*Exercise passage:*
Arrants notes that this past April, occupancy rates at 75.1% for the Boston/Cambridge area, were actually above the rates of April 2001, when they were 74.5%. But at the same time room rates were off nearly 15% with average room rates for this past April at $168 as compared with average room rates for April 2001, which were $198.15

The decrease in business travel over the past year led hotel operators to need to get the leisure travelers to fill the void. Those types of customers, Arrants says, respond to drops in rates. “Business travelers are far less rate sensitive,” he points out. The drop in international travel has also impacted local rates.

The success of dropping room rates was coupled with an intensive marketing campaign put out by the Greater Boston Convention and Visitor’s Bureau in the first quarter of this year. Together, the two factors were able to stimulate demand. “Last January, you couldn’t get anyone to come to Boston,” says Arrants. Occupancy rates were at 49.1% versus 58% for the year before. But by February the gap had narrowed with occupancy rates at 62% versus 65% for the year before. “We’re seeing a trend of occupancy rates coming back to normal,” says Arrants.

This past July occupancy rates were only down two percentage points as compared with the previous July. While average room rates were still off 10% in that month as compared with the previous year, Arrants emphasizes that that is significantly better than the previous months when room rates were off 15% as compared with the previous year.

“We’re seeing a gradual improvement,” he stresses but quickly adds that it has been “impossible” to understand what were the real underlying causes of this latest hotel slump. “What is the economy as opposed to 9/11? How much of it is because plans flew out of Boston?” says Arrants.

But despite those difficulties Arrants says that the hope is that by the end of this month there will be more demand in the industry. The challenge, he says, will be for hotel operators to increase their average rates. “The trend is there and is likely to continue but the question is how quickly it will happen.”

*Tasks to carry out:*
• 1. Answer these questions about the Boston hotel report:
(a) What was the average room rate this past April?
(b) What was the occupancy rate last January?
(c) By how much were average room rates off this past July compared with the previous year?
• 2. Repeat the part of the listing that runs from its first line through the line containing "restart after it", copying each line without any change.
The hotel report and the listing that comes after it are unrelated.

*Material shown:*
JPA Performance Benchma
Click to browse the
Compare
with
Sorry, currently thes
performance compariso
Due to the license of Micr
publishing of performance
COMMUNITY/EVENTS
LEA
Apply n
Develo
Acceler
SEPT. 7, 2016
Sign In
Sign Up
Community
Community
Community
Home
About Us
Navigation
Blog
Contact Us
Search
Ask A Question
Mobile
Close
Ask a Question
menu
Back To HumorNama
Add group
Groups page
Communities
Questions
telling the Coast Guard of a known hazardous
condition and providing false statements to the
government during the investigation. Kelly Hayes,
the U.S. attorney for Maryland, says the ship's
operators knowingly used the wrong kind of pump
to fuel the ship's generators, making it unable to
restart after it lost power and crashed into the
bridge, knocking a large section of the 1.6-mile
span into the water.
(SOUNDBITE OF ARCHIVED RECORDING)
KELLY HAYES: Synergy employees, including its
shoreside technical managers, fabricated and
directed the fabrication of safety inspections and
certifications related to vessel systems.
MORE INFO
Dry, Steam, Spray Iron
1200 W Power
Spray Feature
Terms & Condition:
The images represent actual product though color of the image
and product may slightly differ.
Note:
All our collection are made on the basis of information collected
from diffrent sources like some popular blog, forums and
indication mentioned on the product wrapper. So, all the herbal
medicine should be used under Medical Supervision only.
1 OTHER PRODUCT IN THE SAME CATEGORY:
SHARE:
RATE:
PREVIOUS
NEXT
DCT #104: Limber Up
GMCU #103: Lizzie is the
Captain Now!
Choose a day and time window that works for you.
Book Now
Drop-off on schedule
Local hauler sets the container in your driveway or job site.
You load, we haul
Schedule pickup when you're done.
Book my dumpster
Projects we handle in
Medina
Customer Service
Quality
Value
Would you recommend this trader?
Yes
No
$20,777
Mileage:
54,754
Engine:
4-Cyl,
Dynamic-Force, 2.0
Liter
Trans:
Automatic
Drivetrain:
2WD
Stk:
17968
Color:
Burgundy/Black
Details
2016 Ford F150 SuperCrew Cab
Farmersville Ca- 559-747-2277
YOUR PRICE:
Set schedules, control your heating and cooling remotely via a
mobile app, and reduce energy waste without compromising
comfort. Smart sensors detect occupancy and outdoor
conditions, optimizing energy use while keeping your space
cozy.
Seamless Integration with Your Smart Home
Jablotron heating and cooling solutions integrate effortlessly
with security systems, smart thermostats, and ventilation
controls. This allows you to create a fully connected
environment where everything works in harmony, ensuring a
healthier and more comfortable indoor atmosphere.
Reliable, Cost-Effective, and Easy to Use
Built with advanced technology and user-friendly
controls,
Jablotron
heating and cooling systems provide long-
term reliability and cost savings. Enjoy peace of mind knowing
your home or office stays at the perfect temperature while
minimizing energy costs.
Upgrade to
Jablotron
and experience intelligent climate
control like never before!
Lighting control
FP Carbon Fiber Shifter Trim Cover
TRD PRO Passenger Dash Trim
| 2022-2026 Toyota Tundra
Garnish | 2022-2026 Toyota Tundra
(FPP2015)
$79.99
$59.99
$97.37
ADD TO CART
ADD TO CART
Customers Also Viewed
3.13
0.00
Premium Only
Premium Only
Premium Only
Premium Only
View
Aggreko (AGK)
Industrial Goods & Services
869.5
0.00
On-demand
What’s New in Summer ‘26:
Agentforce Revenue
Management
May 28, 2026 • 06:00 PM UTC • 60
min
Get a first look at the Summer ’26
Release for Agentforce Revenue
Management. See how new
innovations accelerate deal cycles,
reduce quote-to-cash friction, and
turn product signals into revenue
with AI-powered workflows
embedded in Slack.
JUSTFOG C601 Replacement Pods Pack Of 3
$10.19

*Task results:*
• 1.
(a) $168
(b) 49.1%
(c) 10%

• 2.
JPA Performance Benchma
Click to browse the
Compare
with
Sorry, currently thes
performance compariso
Due to the license of Micr
publishing of performance
COMMUNITY/EVENTS
LEA
Apply n
Develo
Acceler
SEPT. 7, 2016
Sign In
Sign Up
Community
Community
Community
Home
About Us
Navigation
Blog
Contact Us
Search
Ask A Question
Mobile
Close
Ask a Question
menu
Back To HumorNama
Add group
Groups page
Communities
Questions
telling the Coast Guard of a known hazardous
condition and providing false statements to the
government during the investigation. Kelly Hayes,
the U.S. attorney for Maryland, says the ship's
operators knowingly used the wrong kind of pump
to fuel the ship's generators, making it unable to
restart after it lost power and crashed into the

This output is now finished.